Data to examine
■ ■ ■ ■ ■
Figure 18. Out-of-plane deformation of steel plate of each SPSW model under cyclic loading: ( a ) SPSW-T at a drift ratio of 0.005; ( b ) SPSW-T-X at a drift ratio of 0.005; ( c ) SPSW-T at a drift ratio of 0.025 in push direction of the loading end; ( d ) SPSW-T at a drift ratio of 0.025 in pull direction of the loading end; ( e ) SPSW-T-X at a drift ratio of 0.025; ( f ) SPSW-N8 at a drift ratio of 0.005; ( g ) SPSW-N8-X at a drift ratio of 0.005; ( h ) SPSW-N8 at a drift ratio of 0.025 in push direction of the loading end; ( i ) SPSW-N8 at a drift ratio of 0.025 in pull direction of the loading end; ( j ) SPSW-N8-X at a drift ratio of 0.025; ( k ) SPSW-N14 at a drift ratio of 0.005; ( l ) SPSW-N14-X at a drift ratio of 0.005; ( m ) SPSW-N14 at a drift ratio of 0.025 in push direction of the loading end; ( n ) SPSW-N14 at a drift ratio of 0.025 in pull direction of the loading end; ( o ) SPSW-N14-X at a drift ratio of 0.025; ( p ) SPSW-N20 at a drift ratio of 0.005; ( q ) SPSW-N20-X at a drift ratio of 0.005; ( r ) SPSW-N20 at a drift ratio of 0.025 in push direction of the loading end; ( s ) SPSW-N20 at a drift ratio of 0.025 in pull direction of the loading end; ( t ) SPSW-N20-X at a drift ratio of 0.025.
■ ■ ■ ■ ■
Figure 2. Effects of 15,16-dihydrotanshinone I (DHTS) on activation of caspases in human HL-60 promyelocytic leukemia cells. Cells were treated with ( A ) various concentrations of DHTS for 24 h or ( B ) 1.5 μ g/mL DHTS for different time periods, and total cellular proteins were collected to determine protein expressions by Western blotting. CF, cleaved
■ ■ ■ ■ ■
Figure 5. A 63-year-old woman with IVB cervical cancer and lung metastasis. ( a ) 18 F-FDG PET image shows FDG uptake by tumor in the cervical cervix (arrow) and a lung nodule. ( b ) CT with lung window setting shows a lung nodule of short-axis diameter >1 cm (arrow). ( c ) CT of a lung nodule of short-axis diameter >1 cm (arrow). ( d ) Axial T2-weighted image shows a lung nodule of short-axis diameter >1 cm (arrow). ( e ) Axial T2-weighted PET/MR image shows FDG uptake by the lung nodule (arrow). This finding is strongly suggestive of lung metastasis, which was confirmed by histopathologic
■ ■ ■ ■ ■
Task to carry out
Search the material for the string "with" and return each line that has it.

Answer section
Figure 2. Effects of 15,16-dihydrotanshinone I (DHTS) on activation of caspases in human HL-60 promyelocytic leukemia cells. Cells were treated with ( A ) various concentrations of DHTS for 24 h or ( B ) 1.5 μ g/mL DHTS for different time periods, and total cellular proteins were collected to determine protein expressions by Western blotting. CF, cleaved
Figure 5. A 63-year-old woman with IVB cervical cancer and lung metastasis. ( a ) 18 F-FDG PET image shows FDG uptake by tumor in the cervical cervix (arrow) and a lung nodule. ( b ) CT with lung window setting shows a lung nodule of short-axis diameter >1 cm (arrow). ( c ) CT of a lung nodule of short-axis diameter >1 cm (arrow). ( d ) Axial T2-weighted image shows a lung nodule of short-axis diameter >1 cm (arrow). ( e ) Axial T2-weighted PET/MR image shows FDG uptake by the lung nodule (arrow). This finding is strongly suggestive of lung metastasis, which was confirmed by histopathologic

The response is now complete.